The alternative is a system with genuine persistent understanding of the work. Not just keyword retrieval from a database, but something closer to how a trusted colleague operates. A colleague who knows your standards, your history with a client, your current priorities, the decisions you made last month and why.

Building that kind of memory into software is hard. It requires decisions about what to store explicitly versus what to infer. It requires decisions about when memory should update, when it should hold firm, and when it should surface something the user forgot they knew. It requires a position on privacy, on scope, on who controls what the system remembers.

None of these are purely technical decisions. They are product decisions with significant consequences.

Organisations that adopt AI tooling without addressing this layer will find themselves in an uncomfortable middle state: capable enough to raise expectations, persistent enough in use to expose the absence of memory, and dependent enough on the tools that rolling back is not straightforward.

Explicit memory versus implicit context

There is a useful distinction to draw between what a system knows because it was told, and what it understands because of accumulated signal.

Explicit memory is declarative. A user writes a note. A document is uploaded. An instruction is set. The system holds it and refers to it. This is manageable, predictable, and easy to audit.

Implicit context is different. It is built from patterns across interactions. The system learns, or should learn, that this user prefers shorter outputs, that this type of task usually leads to a revision cycle, that this particular phrase has meant something specific in previous conversations. No single explicit instruction covers any of that. It emerges through use.

Both kinds of memory matter, but they operate differently, and they carry different risks.

Explicit memory can be wrong if the user set it incorrectly. It can be stale if the situation has changed and nobody updated it. But it is inspectable. You can look at what the system knows and correct it.

Implicit context is harder to audit. The system's behaviour shifts gradually as its sense of the context develops, but the mechanism is not always visible to the user. That opacity is a real product risk. Users who cannot understand why the system is behaving a certain way will eventually distrust it, even if the behaviour is technically good.

▶ _Provided data_:
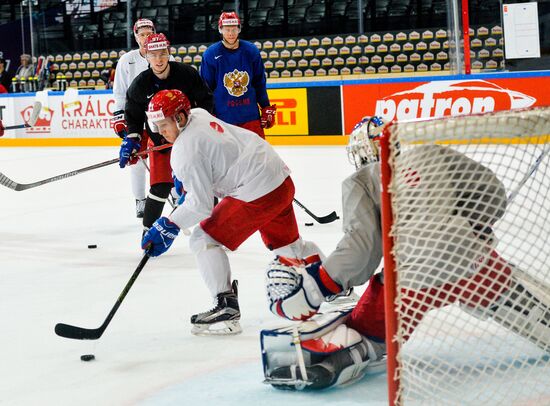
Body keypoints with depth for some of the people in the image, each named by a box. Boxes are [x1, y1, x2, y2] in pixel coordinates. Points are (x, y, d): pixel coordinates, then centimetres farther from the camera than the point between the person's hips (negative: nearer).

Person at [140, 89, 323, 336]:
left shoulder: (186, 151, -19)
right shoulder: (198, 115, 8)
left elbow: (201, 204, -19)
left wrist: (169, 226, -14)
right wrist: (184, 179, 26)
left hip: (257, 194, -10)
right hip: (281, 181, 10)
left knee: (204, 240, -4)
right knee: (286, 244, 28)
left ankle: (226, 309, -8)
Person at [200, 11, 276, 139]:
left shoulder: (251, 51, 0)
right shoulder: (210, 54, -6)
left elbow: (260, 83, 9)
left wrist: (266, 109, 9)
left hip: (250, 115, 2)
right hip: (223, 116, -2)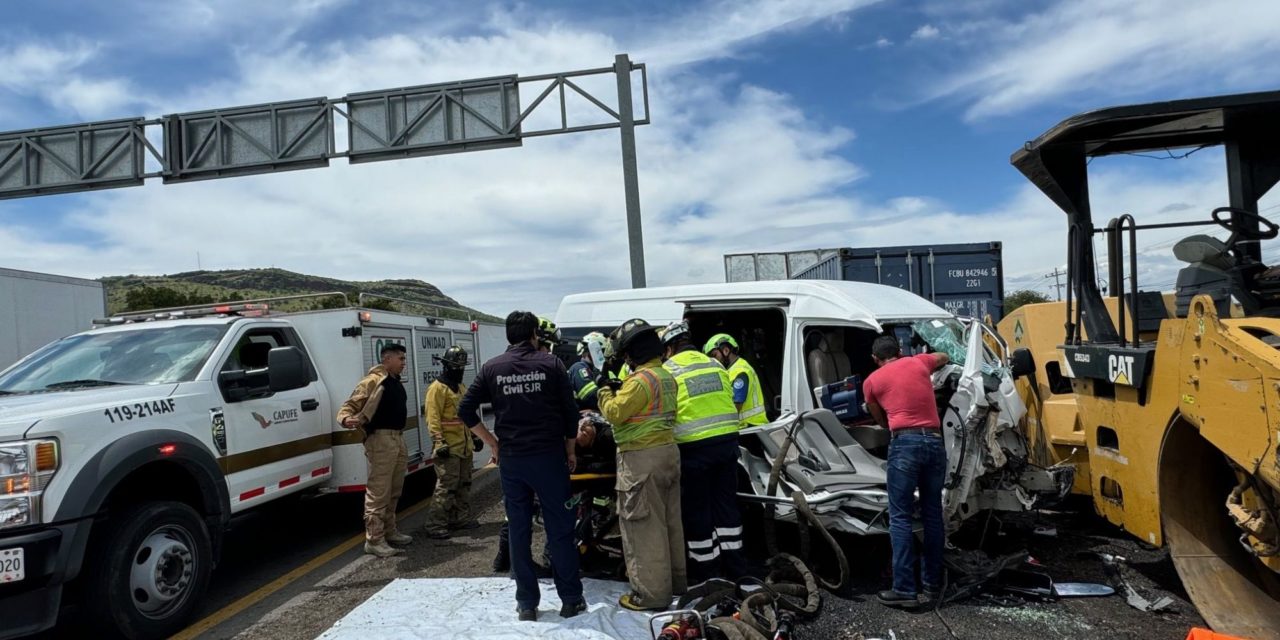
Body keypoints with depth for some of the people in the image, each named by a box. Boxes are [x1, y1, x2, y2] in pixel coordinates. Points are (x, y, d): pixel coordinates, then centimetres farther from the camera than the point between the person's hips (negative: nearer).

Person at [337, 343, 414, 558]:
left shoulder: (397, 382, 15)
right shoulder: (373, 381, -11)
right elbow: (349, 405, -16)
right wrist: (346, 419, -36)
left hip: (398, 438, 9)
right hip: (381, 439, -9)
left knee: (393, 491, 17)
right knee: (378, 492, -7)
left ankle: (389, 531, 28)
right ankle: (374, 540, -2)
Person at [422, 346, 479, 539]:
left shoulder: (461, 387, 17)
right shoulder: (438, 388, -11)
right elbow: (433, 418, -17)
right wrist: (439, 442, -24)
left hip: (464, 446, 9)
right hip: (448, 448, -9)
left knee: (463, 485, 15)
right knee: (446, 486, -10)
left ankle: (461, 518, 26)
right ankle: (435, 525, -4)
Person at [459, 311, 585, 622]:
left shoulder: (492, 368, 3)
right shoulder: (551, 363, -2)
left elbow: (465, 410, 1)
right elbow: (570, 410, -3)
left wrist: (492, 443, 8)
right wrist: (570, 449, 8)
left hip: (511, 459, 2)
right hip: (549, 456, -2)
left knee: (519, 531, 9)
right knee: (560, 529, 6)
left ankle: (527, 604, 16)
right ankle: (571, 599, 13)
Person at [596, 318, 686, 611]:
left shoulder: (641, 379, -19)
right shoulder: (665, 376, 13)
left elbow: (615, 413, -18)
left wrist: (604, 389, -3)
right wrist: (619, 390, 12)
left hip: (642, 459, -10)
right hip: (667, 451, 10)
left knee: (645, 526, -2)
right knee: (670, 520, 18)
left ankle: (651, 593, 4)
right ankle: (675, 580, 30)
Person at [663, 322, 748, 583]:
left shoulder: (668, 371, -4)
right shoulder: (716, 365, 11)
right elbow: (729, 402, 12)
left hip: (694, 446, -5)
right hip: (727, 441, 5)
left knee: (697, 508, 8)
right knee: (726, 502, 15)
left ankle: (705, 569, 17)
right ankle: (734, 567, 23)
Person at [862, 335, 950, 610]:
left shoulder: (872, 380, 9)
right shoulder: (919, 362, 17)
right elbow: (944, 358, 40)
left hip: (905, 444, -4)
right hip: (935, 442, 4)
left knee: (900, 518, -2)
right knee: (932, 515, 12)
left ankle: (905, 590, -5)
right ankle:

▶ _Exercise prompt_: Can you copy the passage on software memory word for word, from "Building that kind" to "the system remembers."?

▶ _Result of this exercise_:
Building that kind of memory into software is hard. It requires decisions about what to store explicitly versus what to infer. It requires decisions about when memory should update, when it should hold firm, and when it should surface something the user forgot they knew. It requires a position on privacy, on scope, on who controls what the system remembers.